A Volta do Cão
Eu tinha apenas oito anos. Era o dia de meu aniversário e recordo-me claramente de como estava ansioso para descobrir o que ganharia de presente. Cada ano era uma surpresa nova. Mamãe preparava um bolo de chocolate com cobertura de leite condensado e, depois de celebradas os cânticos tradicionais, papai aparecia com uma caixa, geralmente muito maior que o objeto que ela guarnecia. Naquele ano, ele aproximou-se com maior cautela do que a de costume. Logo imaginei que se tratava de algo a base de vidro ou porcelana, mas um barulho estranho na lateral do recipiente de papelão chamou minha atenção. Era um ruído descompassado, agônico como se o exíguo espaço ofertado pelo receptáculo estivesse sufocando o misterioso presente. Assim que puxei um dos laços da fita de seda azul que envolvia a caixa, um ladrido agudo reverberou abafado e, com indizível regozijo, percebi que se tratava de um cachorro. Meu irmão mais velho, Nicolas e minha irmãzinha caçula, Jeanne, juntaram-se a mim enquanto eu deparava-me pela primeira vez com um lindo filhote de boxer, de focinho todo marrom e resto do corpo malhado, que eu batizei com o nome de Rimbaud (pronuncia-se “rambô”). Foi amor canídeo à primeira vista!

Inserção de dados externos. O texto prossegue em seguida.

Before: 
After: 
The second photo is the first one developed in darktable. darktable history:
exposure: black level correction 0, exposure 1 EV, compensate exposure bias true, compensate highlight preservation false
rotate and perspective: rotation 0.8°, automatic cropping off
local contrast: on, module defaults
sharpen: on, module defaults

O jeito abobalhado e o olhar carente do bicho conquistaram a todos de forma célere. Para onde eu ia, o fiel cachorro seguia atrás, como uma subserviente sombra disforme. Com o tempo, ensinei-o alguns truques e divertia-me repetindo-los nas tépidas manhãs de sábado.
Em um âmbar fim tarde, fomos, os três irmãos, ao parque central da cidade, acompanhados do vivaz Rimbaud. Ainda lembro-me de Jeanne cantarolando baixinho, enquanto brincava com uma bola de plástico rosa:
- Coelhinho saltador, com você quero brincar, aprender fazer Qui, Qui, zip, zip, zá.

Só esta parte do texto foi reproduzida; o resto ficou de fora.